Reports & Consumer Guides
Smokestacks and Smoke Screens: Recommendations
On March 20, 1997, 1,375 medical professionals registered their support for the EPA proposal in a letter to President Clinton. According to these medical experts, tens of thousands of premature deaths and hospitalizations could be prevented each year by implementing more stringent air quality standards. Indeed, these medical authorities emphasized to the President that even under the EPA proposal "millions of people could still be exposed to harmful levels of particulate pollution". The letter then urges the President "to direct EPA to adopt air pollution standards that are at least as protective as those proposed", [emphasis added]
President Clinton and EPA Administrator Browner should listen to the public health community and medical experts, not the polluters or their so-called independent experts. Congress, in turn, must not cave to corporate lobbying or public relations campaigns.

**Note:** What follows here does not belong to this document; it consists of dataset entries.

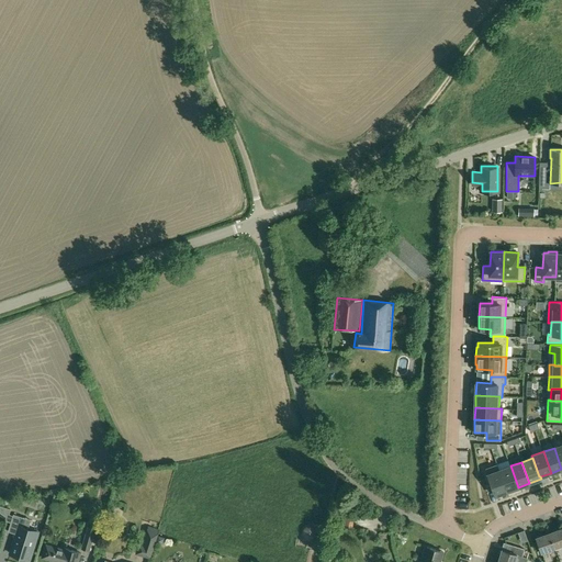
[(510,465),(499,470),(507,491),(518,487),(510,465)]
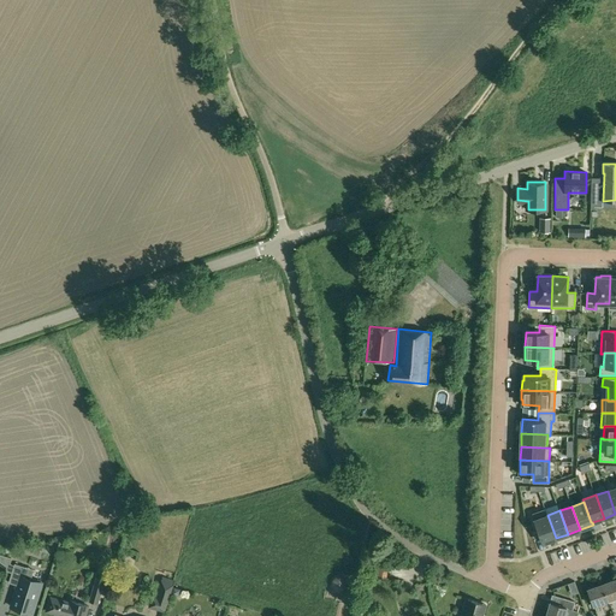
[(556,538),(548,515),(534,520),(543,543),(556,538)]
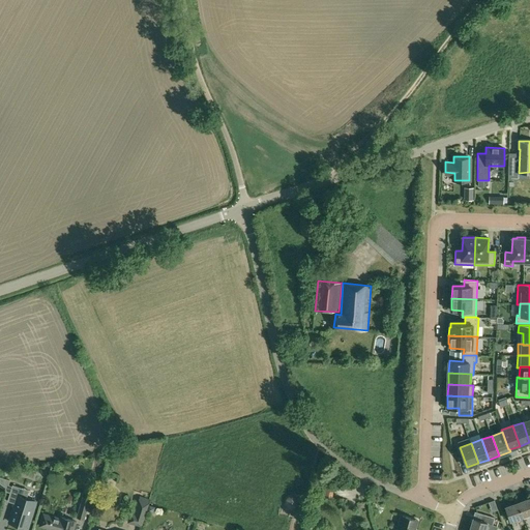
[(0,482),(7,489),(8,484),(10,479),(0,476),(0,482)]
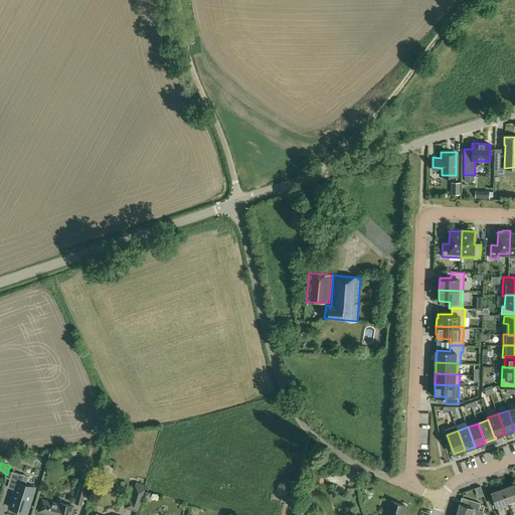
[(10,507),(27,513),(34,487),(17,482),(20,473),(12,471),(7,487),(15,489),(10,507)]
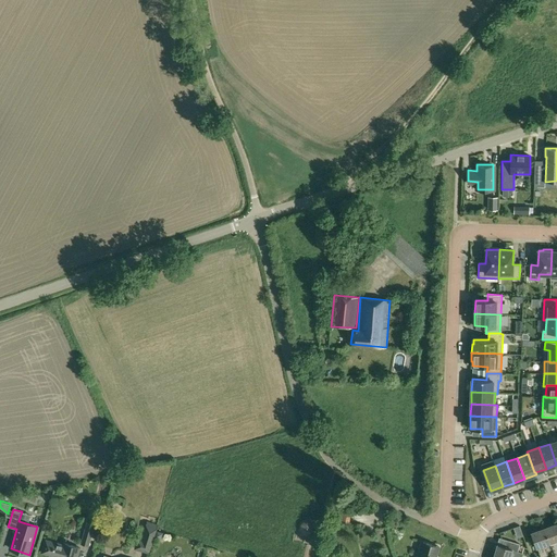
[(304,533),(309,534),(313,532),(314,527),(311,521),(306,520),(301,523),(300,529),(304,533)]
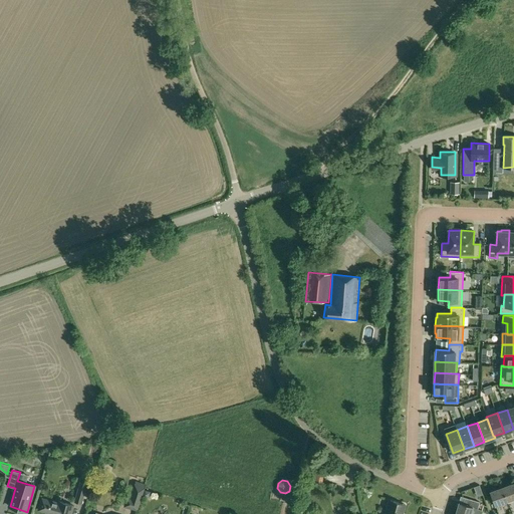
[(74,502),(82,504),(86,490),(87,484),(79,481),(78,487),(74,502)]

More Protective Health Standards. The Clinton Administration's proposed PM 2.5 standard for fine particles represents a significant improvement in the status quo. But in order to fully protect the public health, and particularly the health of the most vulnerable individuals in the population, the proposal must be strengthened. We recommend an annual average PM2.5 standard of 10ug/m3, and a 24 hour PM 2.5 standard of 20ug/m3.
Close Monitoring Loopholes. The agency's proposed multi-monitor averaging scheme for compliance with the annual standard, and its proposal to enforce the daily standard at the 98th percentile of high pollution days, undermine the clear potential public health benefits of the proposed standard. We recommend, instead, that the agency retain current monitoring and enforcement procedures. At the same time, we support the agency's desire to expand and update the ambient air monitoring network. Additional monitoring must not be used, however, to gloss over areas of persistent high pollution.
Right to Know. The public has a fundamental right to know about pollution in the air they breathe. We recommend, therefore, that the EPA better maintain data on emissions, and that the agency make available on the World Wide Web, data on both emissions and air pollution levels for entire United States, in a manner consistent with data already available from the Toxics Release Inventory.